A recent quote from Women’s Wear Daily cited the motivation behind Rebecca Moses comeback, despite the current economic downturn. “We have totally lost our minds,” Rebecca Moses said with a sigh after seeing astronomic designer price points in magazines and how immune people seem to have become to them. “I have always designed an exclusive product, but the customer I left in 2004 is a very different woman now, at least in financial standing. I thought, ‘How can I deliver fashion in a significant way?’ I like to be stylishly correct. […] I don’t want to do cheap clothes; I want to design smart clothes. The consumer is up for grabs. There is no brand loyalty. She shops the high end and the low end.”
It sounds like the ‘we’ that Rebecca Moses is referring to include women who want to buy high-fashion designer pieces and the designer who sells it. The line was cited to wholesale from about $22 to $60. So, if the markup is five times the cost, then consumers can buy it from $110 to $300, at full price. At this cost, Moses described her style as “casual glamour,” while the manufacturer, Mark Wolk, described it as “versatile and democratic.” The “democratic” reference seem to refer to the new line’s positioning to attract both the women who actually bought designer pieces and the women who wanted to buy designer pieces, but couldn’t afford to.
Yet, in a sense, it seems that the collaboration is merely a clever marketing trick to reinterpret outsourced pieces designed with compromised quality and having yet another newcomer’s name slapped on top of it. The manufacturer, Li & Fung seems to work with Wal-Mart, the specific subsidiary of Li & Fung, Oxford Collections, that Rebecca Moses is collaborating with, also supplies to Target. Though at one point in her career, Rebecca Moses was in the same ranks as Gianni Versace when she replaced Versace as the designer of Genny in 1991. Yet, this recent move seem to put Moses in the same ranks as Jessica Simpson or Lindsay Lohan.
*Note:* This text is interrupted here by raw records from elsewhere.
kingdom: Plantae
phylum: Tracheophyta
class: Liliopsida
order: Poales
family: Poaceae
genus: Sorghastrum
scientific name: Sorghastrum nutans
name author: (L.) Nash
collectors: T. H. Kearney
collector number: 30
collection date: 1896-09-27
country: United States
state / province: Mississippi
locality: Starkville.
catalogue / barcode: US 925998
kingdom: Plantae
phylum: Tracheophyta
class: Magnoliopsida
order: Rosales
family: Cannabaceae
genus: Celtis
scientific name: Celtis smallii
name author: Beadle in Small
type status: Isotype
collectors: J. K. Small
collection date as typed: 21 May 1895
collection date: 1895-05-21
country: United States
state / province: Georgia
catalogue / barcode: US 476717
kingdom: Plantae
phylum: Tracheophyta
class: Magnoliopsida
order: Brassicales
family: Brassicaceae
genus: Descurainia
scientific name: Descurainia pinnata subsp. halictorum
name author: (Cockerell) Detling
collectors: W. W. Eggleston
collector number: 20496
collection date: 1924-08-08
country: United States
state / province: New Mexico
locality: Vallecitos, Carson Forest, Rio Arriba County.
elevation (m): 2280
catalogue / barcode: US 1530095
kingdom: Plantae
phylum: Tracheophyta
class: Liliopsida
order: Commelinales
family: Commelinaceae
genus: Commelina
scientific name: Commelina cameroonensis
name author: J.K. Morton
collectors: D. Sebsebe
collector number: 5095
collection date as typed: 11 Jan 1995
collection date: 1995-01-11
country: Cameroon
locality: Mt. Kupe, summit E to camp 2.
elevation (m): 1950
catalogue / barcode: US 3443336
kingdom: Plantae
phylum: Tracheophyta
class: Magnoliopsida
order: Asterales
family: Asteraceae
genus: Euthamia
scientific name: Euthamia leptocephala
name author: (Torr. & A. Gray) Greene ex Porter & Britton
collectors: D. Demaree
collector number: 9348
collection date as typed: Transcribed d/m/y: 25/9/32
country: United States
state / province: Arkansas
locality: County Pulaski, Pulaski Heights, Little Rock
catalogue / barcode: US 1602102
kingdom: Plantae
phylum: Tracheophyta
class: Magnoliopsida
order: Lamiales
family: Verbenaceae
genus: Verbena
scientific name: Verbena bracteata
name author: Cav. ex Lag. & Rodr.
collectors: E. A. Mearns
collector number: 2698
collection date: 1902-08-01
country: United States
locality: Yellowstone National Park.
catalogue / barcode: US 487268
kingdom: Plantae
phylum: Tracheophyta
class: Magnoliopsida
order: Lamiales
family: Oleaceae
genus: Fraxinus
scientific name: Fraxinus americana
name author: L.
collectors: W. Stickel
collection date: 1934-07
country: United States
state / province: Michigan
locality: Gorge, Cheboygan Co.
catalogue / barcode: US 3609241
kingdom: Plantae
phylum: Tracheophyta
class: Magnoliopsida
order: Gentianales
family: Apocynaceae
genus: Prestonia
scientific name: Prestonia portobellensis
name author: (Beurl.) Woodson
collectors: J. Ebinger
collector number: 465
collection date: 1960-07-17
The quality in the Jessica Simpson and Lindsay Lohan pieces are obviously suspect, but so is their level of thoughtfulness as well. The Atlantic had an article that touched on the level of care, detail and thoughtfulness and mused that the price might actually be worth it: “Part of that care, Singer, the senior vice president of Barneys New York maintains, means recognizing that ‘things that are very expensive can be very expensive for just the right reasons—because they were made beautifully by someone who really gave a lot of care to the design and by people who were fairly paid along the way to execute something that was rather difficult. Those prices that often seem high are fair prices.'”
The argument that everybody in fashion has lost their minds is not necessarily supported either. Shuoyong Shi seemed to have investigated the topic of excessive consumption in fashion in 1999 and concluded that spending on fashion causes “excessive wealth fluctuations”, but the overall level of wealth is stable. The article seem to basically suggest that even when we’re shopping more than we should, we’re still living somewhat within our means. Furthermore, if excessive spending is merely relative to how much money we had in the first place, then ‘astronomic designer price points’ is a gross generalization of all consumers, who cannot and should not be put together. In this sense, Wolk’s description of ‘democratic’ seem to merely mean that he is lumping together customers of significantly different levels of wealth and have greatly vary in willingness and ability to spend. And on the other spectrum of this is the ultra-luxury in fashion, such as Prada’s recent made-to-measure men’s shirts with one million variations. Even the packaging for the shirts look like it’s worth more than most shirts out there in the market and the wait for it is four weeks – either a lot of people want it, their production ability is terrible, or they are probably intentionally generating an artificial sense of exclusivity to make people want to pay even more. Yet, perhaps those were just plans that were made before the market crash, and Rebecca Moses is actually onto something.
The Atlantic likened our current times to in Autumn of 1930 when F. Scott Fitzgerald wrote that “the most expensive orgy in history” was irrevocably over. The Atlantic described women wearing the dress shirts that their recently unemployed boyfriend no longer need and this “By mid-November , Saks had cut its prices by 70 percent—well below the break-even point. This introduced the most economically ravaging period in the history of American fashion. Saks’s competitors were forced to follow suit, which meant that designers got next to nothing for their fall collections. As Tracey Ross, who ran what was probably the best-curated boutique in Los Angeles (she was forced out of business in December after nearly 20 years) said, “I am like, ‘Do the math. I sold your $800 shoes for $50.'”
Different cases can be made to go either way – paying the fair price for the full cost and physical/intellectual/creative labor that was put into the piece, or paying the price that the customers think is the fair price. The difference almost seems to just come down to which strings in the hearts of customers are more readily willing to be pulled.